Housing the Displaced –

by James Pero, Mechanical Engineering

It isn’t often that a grad school project can land you a visit with the Pope. But anyone who’d like to try may want to talk to Nicolás García Mayor. In 2001, at the age of 21, he developed the Cmax System as a graduate student in industrial design at the Universidad Nacional de La Plata in Argentina.

Named for his younger brother, Carlos Maximiliano, the Cmax is an emergency shelter that combines advantages of tents with those of trailers. It ships and stores flat like a tent, and two people can set one up in 11 minutes.

The Cmax can be unfolded in a few easy steps. Image: Cmaxsystem.com

The Cmax rests above the ground when it’s open, with a solid floor supported by 10 adjustable aluminum legs. The shelters contain survival kits, collapsible furnishings, and electrical connections. They can sleep as many as ten.

Made of polypropylene, aluminum, and polyester, the shelter can reportedly withstand high wind and heavy rainfall. The system costs about $3,000—more than some tents, but less than a trailer. Separate sanitary facilities are made of plastic and also rest on adjustable legs. They are divided into three segments, which can be fitted with toilets or showers, as needed.

García Mayor says he designed the Cmax to dignify and improve the quality of life of people made homeless by natural disasters and wars.

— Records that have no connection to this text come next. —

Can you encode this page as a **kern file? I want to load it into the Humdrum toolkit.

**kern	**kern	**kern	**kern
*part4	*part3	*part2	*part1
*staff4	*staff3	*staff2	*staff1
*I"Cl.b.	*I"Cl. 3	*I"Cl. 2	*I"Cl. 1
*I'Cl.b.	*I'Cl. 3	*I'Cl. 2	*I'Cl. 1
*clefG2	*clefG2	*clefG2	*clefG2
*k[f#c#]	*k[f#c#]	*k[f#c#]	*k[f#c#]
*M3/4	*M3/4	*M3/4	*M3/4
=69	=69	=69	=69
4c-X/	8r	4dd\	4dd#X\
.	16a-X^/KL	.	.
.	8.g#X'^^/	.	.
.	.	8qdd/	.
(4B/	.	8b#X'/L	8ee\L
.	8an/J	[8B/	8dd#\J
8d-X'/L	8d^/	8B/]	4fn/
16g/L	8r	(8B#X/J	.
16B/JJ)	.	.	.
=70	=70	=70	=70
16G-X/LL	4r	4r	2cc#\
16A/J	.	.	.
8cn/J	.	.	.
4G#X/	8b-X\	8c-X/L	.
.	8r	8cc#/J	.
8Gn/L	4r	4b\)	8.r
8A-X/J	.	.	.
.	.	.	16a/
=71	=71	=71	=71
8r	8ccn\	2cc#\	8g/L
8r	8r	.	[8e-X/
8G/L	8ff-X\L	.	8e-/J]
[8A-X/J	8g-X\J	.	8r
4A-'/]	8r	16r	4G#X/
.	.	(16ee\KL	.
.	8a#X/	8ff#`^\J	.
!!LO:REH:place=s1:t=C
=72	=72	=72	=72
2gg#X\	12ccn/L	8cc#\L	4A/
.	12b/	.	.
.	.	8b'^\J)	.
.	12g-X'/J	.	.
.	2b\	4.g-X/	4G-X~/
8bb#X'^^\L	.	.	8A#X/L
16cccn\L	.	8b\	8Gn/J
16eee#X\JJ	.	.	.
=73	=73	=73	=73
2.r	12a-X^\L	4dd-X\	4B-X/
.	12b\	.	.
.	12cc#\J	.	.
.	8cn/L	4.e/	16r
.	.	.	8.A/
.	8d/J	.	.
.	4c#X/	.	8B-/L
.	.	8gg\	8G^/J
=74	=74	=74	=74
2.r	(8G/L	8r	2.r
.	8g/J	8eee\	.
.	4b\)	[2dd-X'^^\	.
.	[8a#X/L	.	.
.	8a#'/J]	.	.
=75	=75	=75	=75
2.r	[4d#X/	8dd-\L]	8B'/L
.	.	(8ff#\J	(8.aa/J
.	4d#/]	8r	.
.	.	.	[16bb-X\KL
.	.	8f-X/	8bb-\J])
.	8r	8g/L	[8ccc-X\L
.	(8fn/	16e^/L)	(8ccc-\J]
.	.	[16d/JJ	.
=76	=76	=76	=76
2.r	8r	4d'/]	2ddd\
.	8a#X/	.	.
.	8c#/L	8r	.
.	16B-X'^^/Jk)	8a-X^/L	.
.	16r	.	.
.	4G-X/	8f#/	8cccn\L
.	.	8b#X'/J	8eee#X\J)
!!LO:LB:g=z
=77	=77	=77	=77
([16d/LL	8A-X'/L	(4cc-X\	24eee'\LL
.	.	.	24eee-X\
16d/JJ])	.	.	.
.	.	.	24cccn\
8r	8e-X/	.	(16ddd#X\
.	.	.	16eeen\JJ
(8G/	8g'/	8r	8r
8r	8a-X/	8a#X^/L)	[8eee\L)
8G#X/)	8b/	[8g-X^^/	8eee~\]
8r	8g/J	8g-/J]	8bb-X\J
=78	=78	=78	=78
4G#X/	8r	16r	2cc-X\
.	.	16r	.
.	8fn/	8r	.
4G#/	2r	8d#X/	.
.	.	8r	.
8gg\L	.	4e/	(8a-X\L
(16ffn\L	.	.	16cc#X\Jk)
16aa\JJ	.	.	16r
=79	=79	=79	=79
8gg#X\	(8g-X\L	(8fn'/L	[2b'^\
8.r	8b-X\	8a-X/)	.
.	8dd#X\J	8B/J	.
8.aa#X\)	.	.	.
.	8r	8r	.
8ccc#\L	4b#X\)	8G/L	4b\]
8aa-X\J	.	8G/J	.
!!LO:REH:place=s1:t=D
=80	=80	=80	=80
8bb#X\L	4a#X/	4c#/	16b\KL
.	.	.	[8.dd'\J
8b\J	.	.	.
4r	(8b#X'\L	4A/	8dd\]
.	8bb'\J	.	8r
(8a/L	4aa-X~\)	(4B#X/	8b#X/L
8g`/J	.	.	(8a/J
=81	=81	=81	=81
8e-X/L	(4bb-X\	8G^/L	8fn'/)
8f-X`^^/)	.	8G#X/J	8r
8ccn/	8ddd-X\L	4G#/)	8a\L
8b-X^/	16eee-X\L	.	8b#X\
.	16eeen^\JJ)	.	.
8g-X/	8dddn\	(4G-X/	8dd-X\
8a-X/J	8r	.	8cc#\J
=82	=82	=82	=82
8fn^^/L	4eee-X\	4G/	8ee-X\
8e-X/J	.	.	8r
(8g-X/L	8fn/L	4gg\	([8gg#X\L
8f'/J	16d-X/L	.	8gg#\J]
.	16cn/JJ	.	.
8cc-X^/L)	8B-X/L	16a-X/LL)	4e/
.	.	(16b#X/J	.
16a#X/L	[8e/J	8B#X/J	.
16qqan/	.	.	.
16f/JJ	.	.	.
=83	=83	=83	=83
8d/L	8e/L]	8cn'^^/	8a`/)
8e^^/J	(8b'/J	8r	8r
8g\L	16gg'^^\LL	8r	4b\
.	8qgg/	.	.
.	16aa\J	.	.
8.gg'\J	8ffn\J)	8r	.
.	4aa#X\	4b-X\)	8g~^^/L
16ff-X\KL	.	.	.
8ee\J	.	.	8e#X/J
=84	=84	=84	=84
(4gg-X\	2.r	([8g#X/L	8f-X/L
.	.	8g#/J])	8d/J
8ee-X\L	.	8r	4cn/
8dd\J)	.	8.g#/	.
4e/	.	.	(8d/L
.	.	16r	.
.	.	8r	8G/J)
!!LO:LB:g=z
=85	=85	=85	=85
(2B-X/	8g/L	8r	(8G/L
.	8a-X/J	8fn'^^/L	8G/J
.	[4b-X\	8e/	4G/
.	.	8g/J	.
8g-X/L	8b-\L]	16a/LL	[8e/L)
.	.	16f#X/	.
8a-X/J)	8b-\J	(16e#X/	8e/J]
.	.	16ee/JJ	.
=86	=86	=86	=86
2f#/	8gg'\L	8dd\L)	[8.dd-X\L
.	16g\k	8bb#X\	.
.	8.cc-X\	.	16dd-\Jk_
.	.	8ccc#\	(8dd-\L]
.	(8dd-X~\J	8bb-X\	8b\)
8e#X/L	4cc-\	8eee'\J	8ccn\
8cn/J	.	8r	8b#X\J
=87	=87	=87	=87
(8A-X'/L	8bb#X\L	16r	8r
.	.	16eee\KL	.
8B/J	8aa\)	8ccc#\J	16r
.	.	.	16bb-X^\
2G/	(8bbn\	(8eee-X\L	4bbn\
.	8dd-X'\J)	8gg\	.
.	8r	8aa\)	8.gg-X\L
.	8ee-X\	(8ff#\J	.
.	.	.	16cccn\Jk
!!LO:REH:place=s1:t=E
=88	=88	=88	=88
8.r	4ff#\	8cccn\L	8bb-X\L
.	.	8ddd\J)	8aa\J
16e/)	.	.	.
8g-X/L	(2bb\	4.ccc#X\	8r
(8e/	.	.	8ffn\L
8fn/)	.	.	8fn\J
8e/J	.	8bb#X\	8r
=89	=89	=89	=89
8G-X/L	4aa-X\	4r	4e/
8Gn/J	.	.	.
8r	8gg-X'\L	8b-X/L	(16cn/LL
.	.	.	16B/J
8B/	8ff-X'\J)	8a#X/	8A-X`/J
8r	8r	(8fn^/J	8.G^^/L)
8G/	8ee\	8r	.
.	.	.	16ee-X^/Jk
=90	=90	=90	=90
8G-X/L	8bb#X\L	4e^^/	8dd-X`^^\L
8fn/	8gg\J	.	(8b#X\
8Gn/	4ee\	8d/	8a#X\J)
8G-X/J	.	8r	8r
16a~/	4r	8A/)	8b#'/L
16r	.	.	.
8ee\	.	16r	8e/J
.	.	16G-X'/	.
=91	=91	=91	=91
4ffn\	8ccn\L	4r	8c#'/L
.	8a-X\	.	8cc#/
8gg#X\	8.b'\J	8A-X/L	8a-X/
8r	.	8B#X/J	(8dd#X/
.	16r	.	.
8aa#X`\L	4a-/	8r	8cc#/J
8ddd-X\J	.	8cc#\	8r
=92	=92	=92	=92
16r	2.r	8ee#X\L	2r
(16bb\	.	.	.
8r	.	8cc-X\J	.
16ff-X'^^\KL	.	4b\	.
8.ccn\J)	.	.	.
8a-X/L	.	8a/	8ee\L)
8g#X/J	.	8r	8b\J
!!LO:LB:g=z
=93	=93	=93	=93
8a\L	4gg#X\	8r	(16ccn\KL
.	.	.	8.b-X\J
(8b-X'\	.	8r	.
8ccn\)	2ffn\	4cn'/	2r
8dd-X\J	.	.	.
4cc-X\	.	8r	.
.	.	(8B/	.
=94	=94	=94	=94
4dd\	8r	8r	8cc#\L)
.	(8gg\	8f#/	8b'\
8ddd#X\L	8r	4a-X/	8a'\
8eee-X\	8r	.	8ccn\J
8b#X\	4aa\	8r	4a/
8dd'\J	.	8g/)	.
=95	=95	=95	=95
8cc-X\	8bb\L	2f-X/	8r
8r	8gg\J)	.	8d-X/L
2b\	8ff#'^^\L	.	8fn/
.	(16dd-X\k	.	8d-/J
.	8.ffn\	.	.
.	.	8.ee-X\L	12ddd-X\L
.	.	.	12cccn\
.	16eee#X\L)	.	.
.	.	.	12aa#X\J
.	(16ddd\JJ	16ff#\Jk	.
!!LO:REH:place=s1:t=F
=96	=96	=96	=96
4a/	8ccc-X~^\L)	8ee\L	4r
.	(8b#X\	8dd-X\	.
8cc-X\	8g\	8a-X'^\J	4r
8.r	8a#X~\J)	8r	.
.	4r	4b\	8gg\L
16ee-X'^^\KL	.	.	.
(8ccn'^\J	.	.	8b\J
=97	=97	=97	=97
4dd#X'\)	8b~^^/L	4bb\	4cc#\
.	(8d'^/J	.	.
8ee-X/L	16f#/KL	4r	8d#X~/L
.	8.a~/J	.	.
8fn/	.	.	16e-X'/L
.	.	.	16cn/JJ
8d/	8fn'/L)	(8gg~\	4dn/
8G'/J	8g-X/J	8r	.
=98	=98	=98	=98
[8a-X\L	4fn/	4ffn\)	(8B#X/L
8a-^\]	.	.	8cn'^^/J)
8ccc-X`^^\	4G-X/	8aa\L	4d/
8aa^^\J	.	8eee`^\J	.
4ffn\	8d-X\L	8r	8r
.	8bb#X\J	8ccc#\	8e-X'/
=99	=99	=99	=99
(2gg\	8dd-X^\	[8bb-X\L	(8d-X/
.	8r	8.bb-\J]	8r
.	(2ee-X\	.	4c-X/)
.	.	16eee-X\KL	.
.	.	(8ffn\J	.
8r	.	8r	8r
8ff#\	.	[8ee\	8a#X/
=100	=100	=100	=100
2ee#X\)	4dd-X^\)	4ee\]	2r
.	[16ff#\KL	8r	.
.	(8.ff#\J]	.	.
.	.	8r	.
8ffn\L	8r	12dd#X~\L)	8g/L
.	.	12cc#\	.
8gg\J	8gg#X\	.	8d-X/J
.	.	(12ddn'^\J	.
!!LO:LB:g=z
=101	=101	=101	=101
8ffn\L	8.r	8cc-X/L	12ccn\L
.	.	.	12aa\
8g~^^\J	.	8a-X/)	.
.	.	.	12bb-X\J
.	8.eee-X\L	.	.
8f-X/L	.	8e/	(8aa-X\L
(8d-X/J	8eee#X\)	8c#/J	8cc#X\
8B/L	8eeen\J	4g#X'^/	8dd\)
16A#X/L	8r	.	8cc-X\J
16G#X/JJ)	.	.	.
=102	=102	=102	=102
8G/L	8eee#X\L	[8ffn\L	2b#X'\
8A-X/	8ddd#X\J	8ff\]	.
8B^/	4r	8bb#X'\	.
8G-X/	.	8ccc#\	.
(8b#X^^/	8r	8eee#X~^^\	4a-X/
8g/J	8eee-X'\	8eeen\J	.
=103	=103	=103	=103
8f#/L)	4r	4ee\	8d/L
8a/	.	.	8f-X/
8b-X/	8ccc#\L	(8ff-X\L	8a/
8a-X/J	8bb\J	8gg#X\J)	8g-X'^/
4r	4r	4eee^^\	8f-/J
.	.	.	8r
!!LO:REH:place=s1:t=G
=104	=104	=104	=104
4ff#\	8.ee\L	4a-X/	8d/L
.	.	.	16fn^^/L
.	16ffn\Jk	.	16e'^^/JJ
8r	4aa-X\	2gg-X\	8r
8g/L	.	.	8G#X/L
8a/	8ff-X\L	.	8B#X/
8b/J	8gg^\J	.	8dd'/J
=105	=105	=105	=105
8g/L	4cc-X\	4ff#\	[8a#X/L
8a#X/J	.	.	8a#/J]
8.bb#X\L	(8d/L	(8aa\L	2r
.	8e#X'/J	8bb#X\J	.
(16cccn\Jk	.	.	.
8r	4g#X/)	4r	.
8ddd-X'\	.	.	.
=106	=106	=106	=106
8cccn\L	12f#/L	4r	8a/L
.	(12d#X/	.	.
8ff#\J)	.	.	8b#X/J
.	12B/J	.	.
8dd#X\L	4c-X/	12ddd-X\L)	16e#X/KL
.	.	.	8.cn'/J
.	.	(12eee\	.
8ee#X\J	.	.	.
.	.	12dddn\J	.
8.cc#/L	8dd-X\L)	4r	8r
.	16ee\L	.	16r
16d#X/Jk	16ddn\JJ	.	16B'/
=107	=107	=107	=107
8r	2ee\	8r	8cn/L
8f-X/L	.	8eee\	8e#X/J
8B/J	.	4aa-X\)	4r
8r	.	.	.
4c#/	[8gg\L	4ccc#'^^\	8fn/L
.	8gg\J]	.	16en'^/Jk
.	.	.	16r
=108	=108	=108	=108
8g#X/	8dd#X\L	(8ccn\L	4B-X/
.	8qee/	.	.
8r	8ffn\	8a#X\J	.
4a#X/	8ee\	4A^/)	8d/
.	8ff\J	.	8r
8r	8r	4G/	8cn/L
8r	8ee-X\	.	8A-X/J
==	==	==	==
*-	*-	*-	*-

He has been trying to bring Cmax to market for years. Although he had an opportunity to roll it out in the U.S. in 2007, his dream was to start in his own country. Early last year, the Argentine Foreign Ministry finally asked him to submit his project for review.

Since then, García Mayor unveiled a Cmax prototype at the Humanitarian Aid Forum in Washington and gave a presentation at the United Nations in New York. “The light is now on the verge of turning green on this project,” he said.

Cmax caught the eye of a fellow Argentinian, Pope Francis, who met García Mayor in person at the Vatican in September. García Mayor later described the meeting for La Nación, a newspaper based in Buenos Aires: “His Holiness told me that the project was blessed by God and that it demonstrated how we can make a better world, by thinking of our fellow men, of those who suffer. I promised I would continue to work toward this goal. We gave each other a brotherly embrace, the kind that signals you will see each other again.”